**Task to carry out**
Whenever "worse" occurs in a line of the material, list that line.
'''
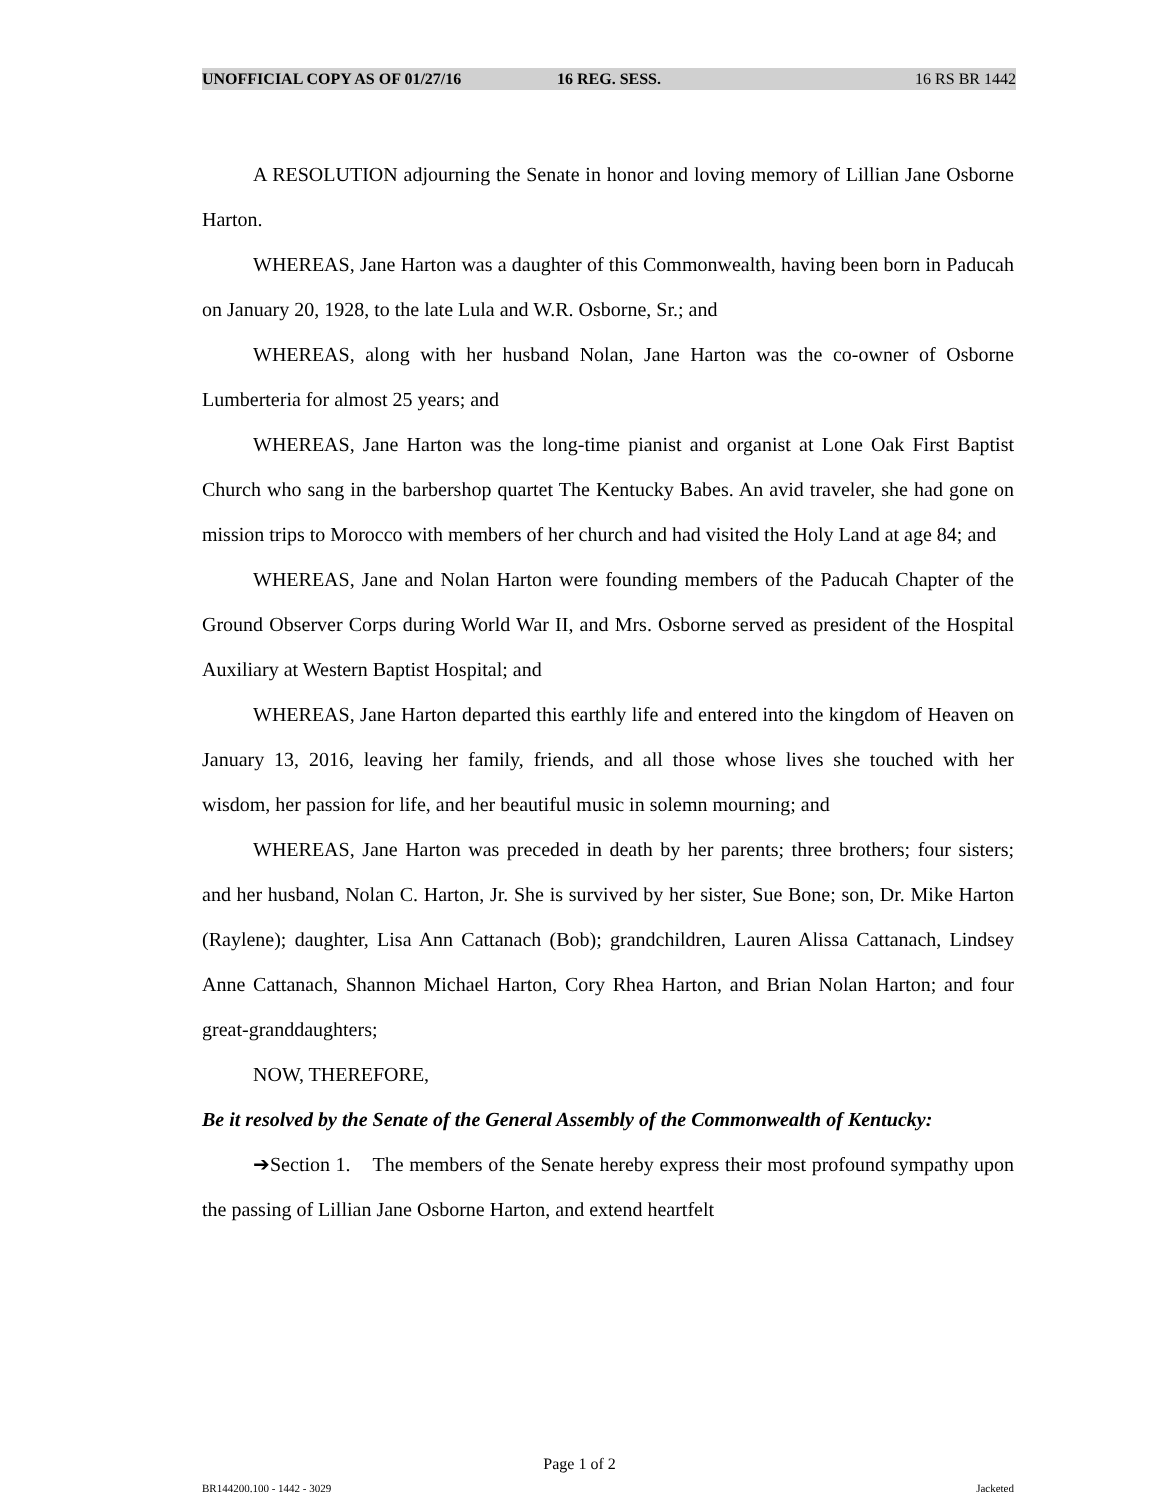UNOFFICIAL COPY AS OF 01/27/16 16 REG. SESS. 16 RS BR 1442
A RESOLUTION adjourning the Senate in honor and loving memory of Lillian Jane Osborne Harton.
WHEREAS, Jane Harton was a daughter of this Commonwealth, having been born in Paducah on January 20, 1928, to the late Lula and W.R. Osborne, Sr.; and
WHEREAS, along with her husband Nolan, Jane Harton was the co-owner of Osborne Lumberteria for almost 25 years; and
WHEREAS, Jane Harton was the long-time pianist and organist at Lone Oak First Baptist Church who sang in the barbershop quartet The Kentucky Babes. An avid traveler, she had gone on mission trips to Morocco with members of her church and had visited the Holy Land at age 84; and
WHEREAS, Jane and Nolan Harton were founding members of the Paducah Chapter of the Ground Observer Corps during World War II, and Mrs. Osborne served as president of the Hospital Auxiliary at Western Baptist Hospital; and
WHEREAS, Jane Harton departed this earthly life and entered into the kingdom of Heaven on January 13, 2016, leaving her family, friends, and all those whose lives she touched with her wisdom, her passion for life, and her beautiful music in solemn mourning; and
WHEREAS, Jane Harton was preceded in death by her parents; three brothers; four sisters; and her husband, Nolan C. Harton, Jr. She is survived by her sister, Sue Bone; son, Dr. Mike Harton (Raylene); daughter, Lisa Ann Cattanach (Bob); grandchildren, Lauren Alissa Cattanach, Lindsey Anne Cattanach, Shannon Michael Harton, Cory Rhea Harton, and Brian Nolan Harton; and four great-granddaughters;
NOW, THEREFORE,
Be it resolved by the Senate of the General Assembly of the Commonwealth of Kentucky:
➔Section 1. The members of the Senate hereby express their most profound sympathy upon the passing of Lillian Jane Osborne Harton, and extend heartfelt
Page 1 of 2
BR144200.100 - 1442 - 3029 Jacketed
'''
'''
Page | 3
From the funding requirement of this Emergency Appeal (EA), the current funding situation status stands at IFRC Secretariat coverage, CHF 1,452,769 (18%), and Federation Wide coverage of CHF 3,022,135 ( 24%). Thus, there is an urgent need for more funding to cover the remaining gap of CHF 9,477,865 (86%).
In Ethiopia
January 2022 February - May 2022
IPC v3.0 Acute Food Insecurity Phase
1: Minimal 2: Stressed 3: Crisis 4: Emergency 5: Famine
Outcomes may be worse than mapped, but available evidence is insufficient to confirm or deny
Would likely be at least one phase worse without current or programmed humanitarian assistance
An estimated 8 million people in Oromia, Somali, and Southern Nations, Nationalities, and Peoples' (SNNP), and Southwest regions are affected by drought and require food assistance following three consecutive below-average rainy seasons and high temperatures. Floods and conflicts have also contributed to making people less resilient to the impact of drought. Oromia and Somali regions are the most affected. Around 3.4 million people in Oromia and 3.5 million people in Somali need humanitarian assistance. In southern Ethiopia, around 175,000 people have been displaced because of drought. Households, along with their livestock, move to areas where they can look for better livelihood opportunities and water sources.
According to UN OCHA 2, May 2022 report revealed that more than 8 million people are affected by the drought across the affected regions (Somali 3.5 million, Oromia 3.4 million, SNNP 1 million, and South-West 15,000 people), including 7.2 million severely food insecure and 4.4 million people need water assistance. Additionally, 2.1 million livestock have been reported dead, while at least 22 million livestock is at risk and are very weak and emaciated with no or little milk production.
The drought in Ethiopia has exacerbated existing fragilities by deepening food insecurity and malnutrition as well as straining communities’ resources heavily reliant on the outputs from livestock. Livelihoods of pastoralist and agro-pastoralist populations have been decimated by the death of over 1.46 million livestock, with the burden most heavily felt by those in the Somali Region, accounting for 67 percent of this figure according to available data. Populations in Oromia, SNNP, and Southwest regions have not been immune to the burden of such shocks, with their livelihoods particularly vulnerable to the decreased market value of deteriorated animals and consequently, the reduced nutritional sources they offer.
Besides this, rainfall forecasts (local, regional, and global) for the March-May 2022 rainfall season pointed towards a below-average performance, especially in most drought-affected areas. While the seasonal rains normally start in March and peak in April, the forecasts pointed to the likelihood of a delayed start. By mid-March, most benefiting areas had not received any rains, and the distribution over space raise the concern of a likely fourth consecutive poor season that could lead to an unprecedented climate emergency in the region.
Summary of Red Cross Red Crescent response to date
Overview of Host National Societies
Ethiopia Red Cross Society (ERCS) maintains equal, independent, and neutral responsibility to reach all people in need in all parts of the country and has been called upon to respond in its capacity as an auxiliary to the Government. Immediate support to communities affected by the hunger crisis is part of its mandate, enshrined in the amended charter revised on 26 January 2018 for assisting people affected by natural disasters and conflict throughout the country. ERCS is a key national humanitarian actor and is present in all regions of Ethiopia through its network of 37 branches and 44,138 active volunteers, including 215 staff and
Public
'''
'''
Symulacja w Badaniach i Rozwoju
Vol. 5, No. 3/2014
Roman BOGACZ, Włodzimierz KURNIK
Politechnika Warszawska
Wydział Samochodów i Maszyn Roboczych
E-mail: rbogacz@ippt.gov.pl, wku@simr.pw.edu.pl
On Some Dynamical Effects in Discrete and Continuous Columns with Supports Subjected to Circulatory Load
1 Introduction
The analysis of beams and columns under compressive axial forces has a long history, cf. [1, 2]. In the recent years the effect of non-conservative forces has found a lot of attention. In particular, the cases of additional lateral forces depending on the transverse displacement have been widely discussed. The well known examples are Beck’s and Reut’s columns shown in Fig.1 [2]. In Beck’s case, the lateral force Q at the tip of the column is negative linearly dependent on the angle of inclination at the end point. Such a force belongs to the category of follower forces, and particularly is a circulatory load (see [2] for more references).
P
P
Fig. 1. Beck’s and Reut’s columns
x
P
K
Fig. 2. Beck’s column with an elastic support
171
'''
**Output below**
Outcomes may be worse than mapped, but available evidence is insufficient to confirm or deny
Would likely be at least one phase worse without current or programmed humanitarian assistance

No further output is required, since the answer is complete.